In June 2016, Mr. Hood, the Mississippi attorney general, announced an end to the active federal and state investigations into the killings of the civil rights workers, saying it was unlikely that there would be any more convictions. Mr. Gordon, the judge in the murder trial, had died a month earlier.

In its report on the case, presented to Mr. Hood that June, the Justice Department said that in the course of its continuing investigation it sought to interview Mr. Killen in 2012, but that through his lawyer he had refused to speak to federal investigators and continued to maintain that he knew nothing about the murders.

“Any time a person passes, their family grieves,” Andrew Goodman’s brother, David, told The Clarion-Ledger. “However, in the case of Edgar Ray Killen, he belongs to a bigger part of American history, where white supremacists took black lives with impunity.”

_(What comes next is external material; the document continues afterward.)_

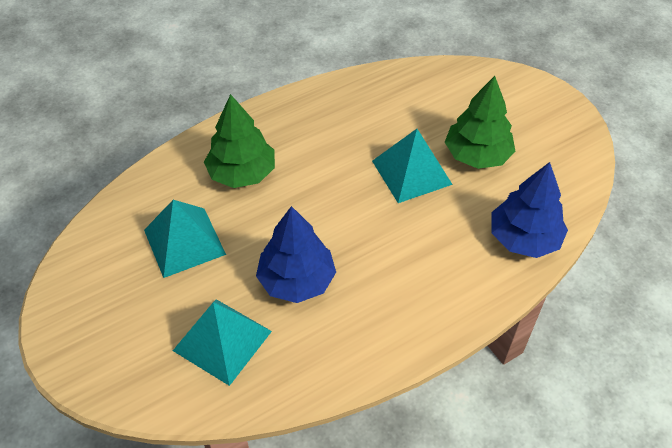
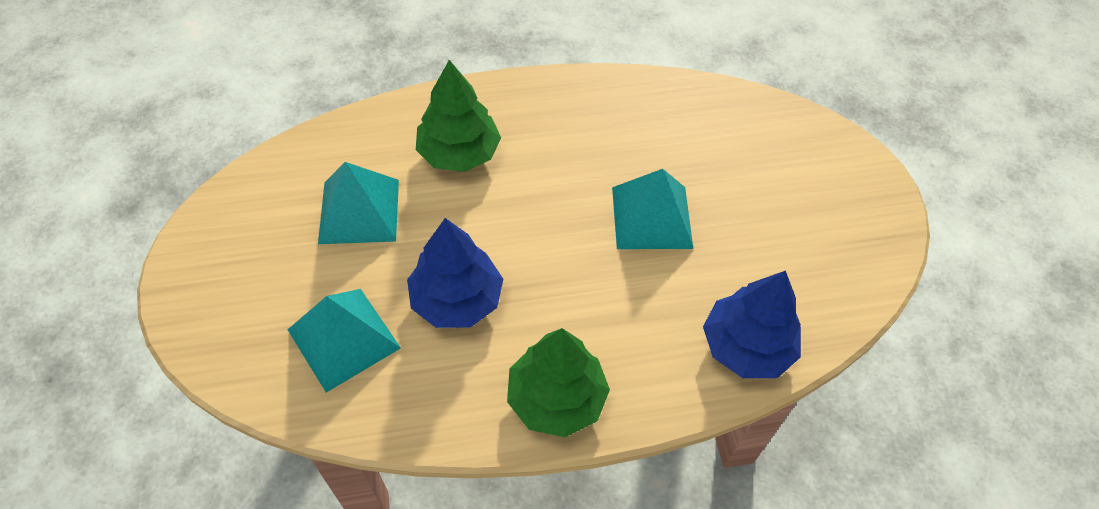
camera: 20 degrees right, 5 degrees up
(477, 155) = (742, 223): green tree -> green tree (556, 398)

When Mr. Killen was convicted of manslaughter, Jim Prince, the editor of the weekly newspaper The Neshoba Democrat, said that a collective burden had been lifted on a once-infamous corner of Mississippi.

“Finally, finally, finally,” Mr. Prince said. “This certainly sends a message, I think, to the criminals and to the thugs that justice reigns in Neshoba County, unlike 41 years ago.”

Correction: January 12, 2018

An earlier version of this obituary misstated the location of the prison in Mississippi where Mr. Killen died. It is in Parchman, not Jackson.